Developing a computational approach for moving-habitat models in two dimensions
Developing a computational approach for moving-habitat models in two dimensions
ABSTRACT:
Moving-habitat models describe a species’ dynamics over a climate-driven shifting habitat. They lend insight into the mechanisms promoting a species’ persistence in the face of climate change. In our approach, reaction-diffusion equations track the species’ density in time over the whole space. The suitable habitat, defined by a positive intrinsic growth rate, is bounded by a closed curve, called the interface, which shifts in time. Across the interface, there is a jump in density resulting from the consideration of habitat-dependent dispersal rates and habitat bias. Such a system motivates the development of a numerical method which can capture a jump in density across a moving interface. We introduce a mixed weak formulation for this system, where a dual variable acts as a Lagrange multiplier.
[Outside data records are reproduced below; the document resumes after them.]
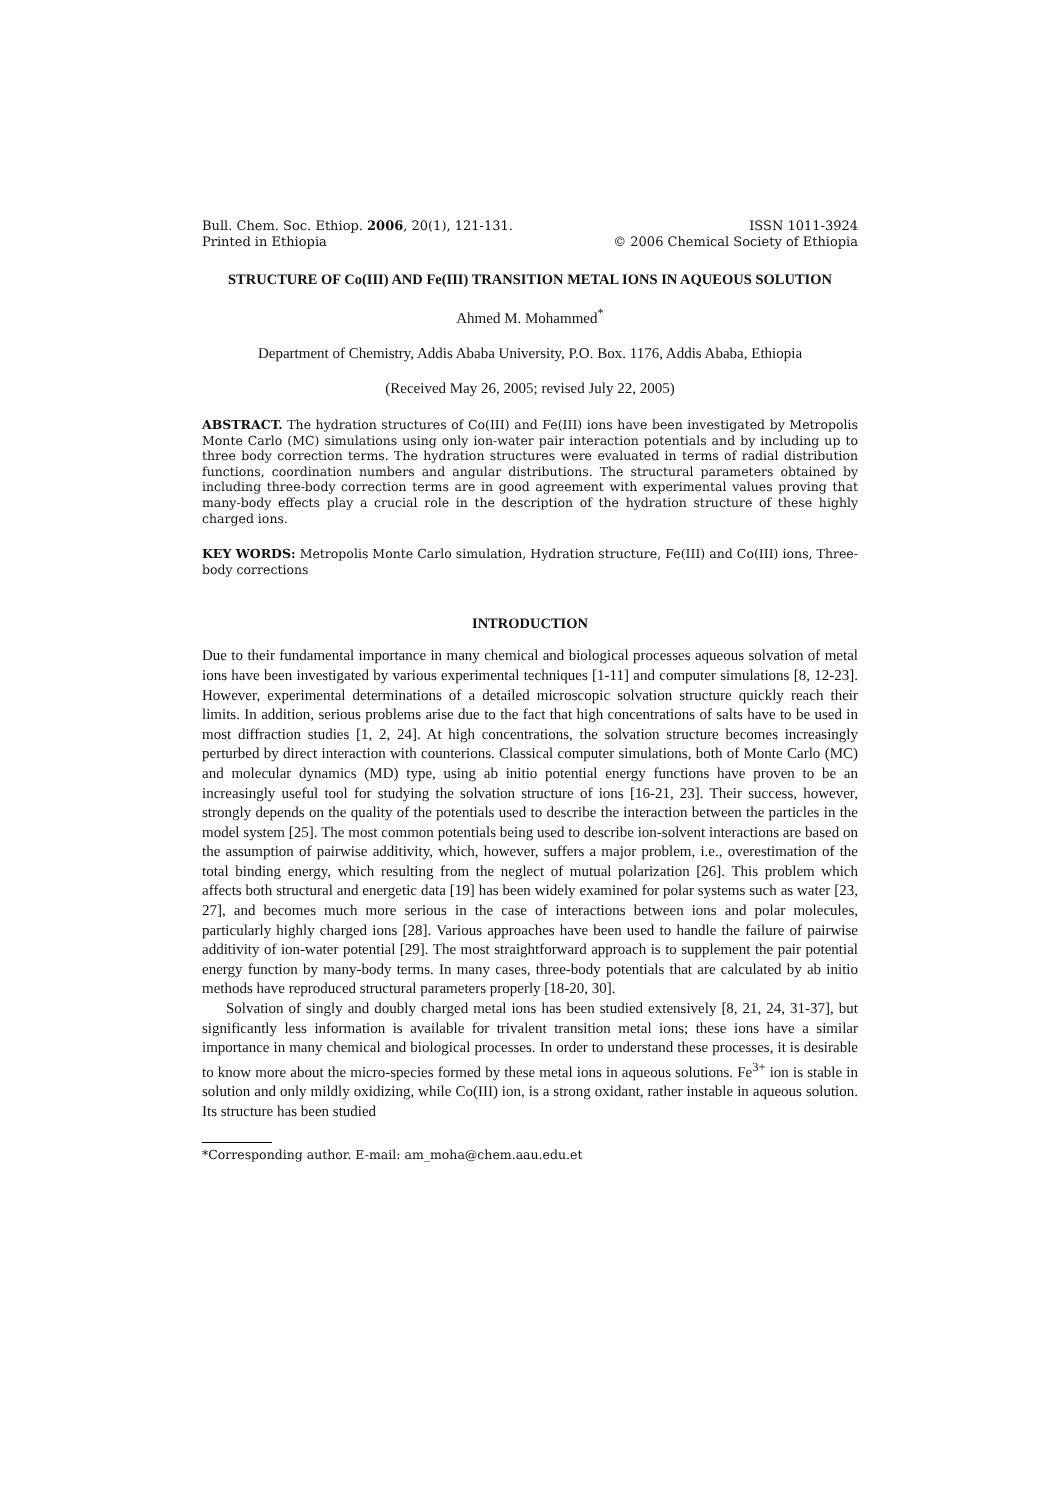Bull. Chem. Soc. Ethiop. 2006, 20(1), 121-131.
Printed in Ethiopia
ISSN 1011-3924
© 2006 Chemical Society of Ethiopia
STRUCTURE OF Co(III) AND Fe(III) TRANSITION METAL IONS IN AQUEOUS SOLUTION
Ahmed M. Mohammed<sup>*</sup>
Department of Chemistry, Addis Ababa University, P.O. Box. 1176, Addis Ababa, Ethiopia
(Received May 26, 2005; revised July 22, 2005)
ABSTRACT. The hydration structures of Co(III) and Fe(III) ions have been investigated by Metropolis Monte Carlo (MC) simulations using only ion-water pair interaction potentials and by including up to three body correction terms. The hydration structures were evaluated in terms of radial distribution functions, coordination numbers and angular distributions. The structural parameters obtained by including three-body correction terms are in good agreement with experimental values proving that many-body effects play a crucial role in the description of the hydration structure of these highly charged ions.
KEY WORDS: Metropolis Monte Carlo simulation, Hydration structure, Fe(III) and Co(III) ions, Three-body corrections
INTRODUCTION
Due to their fundamental importance in many chemical and biological processes aqueous solvation of metal ions have been investigated by various experimental techniques [1-11] and computer simulations [8, 12-23]. However, experimental determinations of a detailed microscopic solvation structure quickly reach their limits. In addition, serious problems arise due to the fact that high concentrations of salts have to be used in most diffraction studies [1, 2, 24]. At high concentrations, the solvation structure becomes increasingly perturbed by direct interaction with counterions. Classical computer simulations, both of Monte Carlo (MC) and molecular dynamics (MD) type, using ab initio potential energy functions have proven to be an increasingly useful tool for studying the solvation structure of ions [16-21, 23]. Their success, however, strongly depends on the quality of the potentials used to describe the interaction between the particles in the model system [25]. The most common potentials being used to describe ion-solvent interactions are based on the assumption of pairwise additivity, which, however, suffers a major problem, i.e., overestimation of the total binding energy, which resulting from the neglect of mutual polarization [26]. This problem which affects both structural and energetic data [19] has been widely examined for polar systems such as water [23, 27], and becomes much more serious in the case of interactions between ions and polar molecules, particularly highly charged ions [28]. Various approaches have been used to handle the failure of pairwise additivity of ion-water potential [29]. The most straightforward approach is to supplement the pair potential energy function by many-body terms. In many cases, three-body potentials that are calculated by ab initio methods have reproduced structural parameters properly [18-20, 30].
Solvation of singly and doubly charged metal ions has been studied extensively [8, 21, 24, 31-37], but significantly less information is available for trivalent transition metal ions; these ions have a similar importance in many chemical and biological processes. In order to understand these processes, it is desirable to know more about the micro-species formed by these metal ions in aqueous solutions. Fe<sup>3+</sup> ion is stable in solution and only mildly oxidizing, while Co(III) ion, is a strong oxidant, rather instable in aqueous solution. Its structure has been studied
*Corresponding author. E-mail: am_moha@chem.aau.edu.et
For this problem, we construct a finite element method. We prove well-posedness for continuous and discrete cases. For the no-shift case, we derive a priori error estimates for the primal variable. In the case of a nonzero shift, validated solutions in the 1-dimensional system are available. With a 2-dimensional analogue, we validate our numerical solutions against the previously validated solutions for a wide set of parameter values. We look at a first application and discuss applications for further research.
BIO:
Jane Shaw MacDonald is a post-doctoral researcher at Oregon State University in the Mathematics Department. A driving motivation for her research is ecological phenomena, particularly, conservation issues and climate change. Her research program sits at the confluence of computational science, and mathematical ecology.